Dr Ismail Adeniran

My profile

Biography

I have an undergraduate degree in Chemical Engineering and an MSc in Computation from UMIST (University of Manchester). My PhD is in Biological Physics from the School of Physics and Astronomy at the University of Manchester and involved the application of Physics to the understanding of the fundamental mechanisms underlying irregular heart rhythms particularly in the Short QT Syndrome.

Interests and expertise

My research is focused on the application of the combination of Physics, computational Science and Scientific (Physics-informed) Machine Learning to:

  • understanding the fundamental mechanisms underlying neurological, musculo-skeletal and cardiovascular diseases and disorders
  • discovering and developing therapeutic approaches and rehabilitation for these diseases and disorders.

Research outputs

Research expertise

The application of scientific machine learning (computational science and machine learning) to solve complex, real-world problems at all levels of scale.
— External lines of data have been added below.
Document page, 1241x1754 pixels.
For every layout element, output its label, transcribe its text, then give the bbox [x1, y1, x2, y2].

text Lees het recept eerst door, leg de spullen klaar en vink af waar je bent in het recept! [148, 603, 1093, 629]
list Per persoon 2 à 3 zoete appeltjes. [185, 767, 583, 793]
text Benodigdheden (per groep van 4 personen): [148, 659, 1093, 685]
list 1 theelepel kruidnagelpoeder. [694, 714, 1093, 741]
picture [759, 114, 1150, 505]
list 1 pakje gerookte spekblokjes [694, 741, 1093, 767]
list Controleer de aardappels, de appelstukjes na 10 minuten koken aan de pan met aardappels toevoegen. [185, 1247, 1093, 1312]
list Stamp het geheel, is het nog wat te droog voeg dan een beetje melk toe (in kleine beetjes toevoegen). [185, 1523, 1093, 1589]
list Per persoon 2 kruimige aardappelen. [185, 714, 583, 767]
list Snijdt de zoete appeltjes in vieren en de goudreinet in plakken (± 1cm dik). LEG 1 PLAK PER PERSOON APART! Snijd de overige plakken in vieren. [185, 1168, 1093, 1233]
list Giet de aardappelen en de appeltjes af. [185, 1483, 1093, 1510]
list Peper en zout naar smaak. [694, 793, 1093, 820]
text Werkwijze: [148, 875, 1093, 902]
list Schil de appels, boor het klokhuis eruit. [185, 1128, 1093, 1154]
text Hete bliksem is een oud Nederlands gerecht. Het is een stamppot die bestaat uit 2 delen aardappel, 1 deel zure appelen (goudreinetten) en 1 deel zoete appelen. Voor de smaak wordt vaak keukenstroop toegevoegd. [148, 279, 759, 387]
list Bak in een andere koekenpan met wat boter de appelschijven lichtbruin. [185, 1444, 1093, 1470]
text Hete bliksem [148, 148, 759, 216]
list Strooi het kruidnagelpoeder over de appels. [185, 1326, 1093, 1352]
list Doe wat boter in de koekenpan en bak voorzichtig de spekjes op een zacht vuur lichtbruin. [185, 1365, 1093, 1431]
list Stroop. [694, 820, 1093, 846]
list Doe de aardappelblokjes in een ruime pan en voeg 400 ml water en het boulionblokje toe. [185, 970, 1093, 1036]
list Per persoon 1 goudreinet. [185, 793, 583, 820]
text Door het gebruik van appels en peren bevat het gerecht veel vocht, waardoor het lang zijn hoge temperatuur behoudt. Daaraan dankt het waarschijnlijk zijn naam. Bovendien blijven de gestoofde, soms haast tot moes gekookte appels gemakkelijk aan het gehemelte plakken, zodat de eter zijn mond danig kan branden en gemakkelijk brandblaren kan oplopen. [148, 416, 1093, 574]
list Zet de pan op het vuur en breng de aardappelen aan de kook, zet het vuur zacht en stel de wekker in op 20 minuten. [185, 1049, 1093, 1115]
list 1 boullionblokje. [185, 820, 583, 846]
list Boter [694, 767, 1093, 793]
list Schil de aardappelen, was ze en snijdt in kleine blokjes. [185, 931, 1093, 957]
  • Computational Physiology: The use of novel and innovative physiologically based scientific machine learning to:
    • understand the functional consequences of sarcomeric protein mutations in Hypertrophic Cardiomyopathy and Dilated Cardiomyopathy, linking genotype to phenotype and possible novel therapeutic interventions.
    • understand the pathophysiological mechanisms underlying co-existent Atrial Fibrillation and Heart Failure and possible novel therapeutic interventions.
    • understand the pathophysiological mechanisms underlying Heart Failure with Preserved Ejection Fraction and possible novel therapeutic interventions.
    • understand the pathophysiological mechanisms underlying neuromusculo-skeletal diseases and possible novel therapeutic interventions.
    • understand the common pathways between neuromusculo-skeletal diseases and cardiomyopathies.
  • Scientific software development
  • Optimal Control, Deep Reinforcement Learning, PDE-Constrained Optimisation, Operations Research, Mathematical Optimisation/Mathematical Programming
  • Quantum Computing
  • Grassmann Algebra and its derivatives including Clifford/Geometric Algebra.
  • Cryptoassets: Specifically, the development of novel classical and quantum algorithms for fundamental analysis of the Cryptoasset class. The primary objective is to adress the central problems of volatility, instability and uncertainty, which presently plague cryptoassets by providing a valuation and regulatory framework that imbues cryptoassets with intrinsic value.